The Department of Defense announced today that after several months of close consultations, the United States and the Republic of Korea have reached final agreement regarding the June 2004 U.S. proposal to redeploy 12,500 U.S. troops from Korea. Throughout these consultations, the United States has made clear that it remains committed to the defense of the Republic of Korea, to the security and stability of the region and to a strengthened Republic of Korea-U.S. Alliance. The future of the alliance is strong and will be adaptive to change and responsive to the needs of the Korean people.
During these consultations, the United States and South Korea fully considered the combined requirement to maintain a robust deterrent and defense capability while increasing combat capacity. Additionally, consultations considered the Korean publics perceptions regarding a potential security gap.
Specifically, the United States and the Republic of Korea agreed to the redeployment of 12,500 U.S. troops in three phases that will last until 2008. Inclusive in this redeployment is the 2nd Brigade Combat Team that was sent to Iraq in August.
The first phase will be conducted in 2004 and include the 2nd Brigade Combat Team and associated units. The redeployment in 2004 will total about 5,000 troops.
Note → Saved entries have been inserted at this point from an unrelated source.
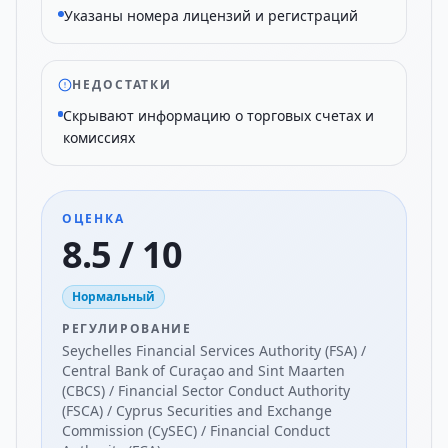
Указаны номера лицензий и регистраций
НЕДОСТАТКИ
Скрывают информацию о торговых счетах и
комиссиях
ОЦЕНКА
8.5 / 10
Нормальный
РЕГУЛИРОВАНИЕ
Seychelles Financial Services Authority (FSA) /
Central Bank of Curaçao and Sint Maarten
(CBCS) / Financial Sector Conduct Authority
(FSCA) / Cyprus Securities and Exchange
Commission (CySEC) / Financial Conduct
This agreement also includes the transfer of certain missions from U.S. forces to Korean forces, such as South Korean forces taking over security at the joint security area in the demilitarized zone, and the transfer of responsibility for rear area chemical decontamination to a special South Korean unit.
During the second phase, 2005-2006, the United States will redeploy a total of 5,000 troops (3,000 in 2005, 2,000 in 2006), comprising combat units, combat support and combat service support units, units associated with mission transfer areas, and other support personnel.
In the third and final phase, 2007-2008, the United States will redeploy 2,500 troops consisting primarily of support units and personnel.
As part of the agreement, the United States will maintain a multiple launch rocket system battalion and associated counter-fire assets on the peninsula, and initiate a review of U.S. Forces Korea pre-positioned equipment and make adjustments as appropriate.
The United States will continue the $11 billion investment in enhancing U.S. capabilities on the peninsula and in the region to strengthen its mutual deterrent with South Korea. Additionally, the transformation of U.S. Army units in Korea will continue and will lead to a significant overall increase in combat capability.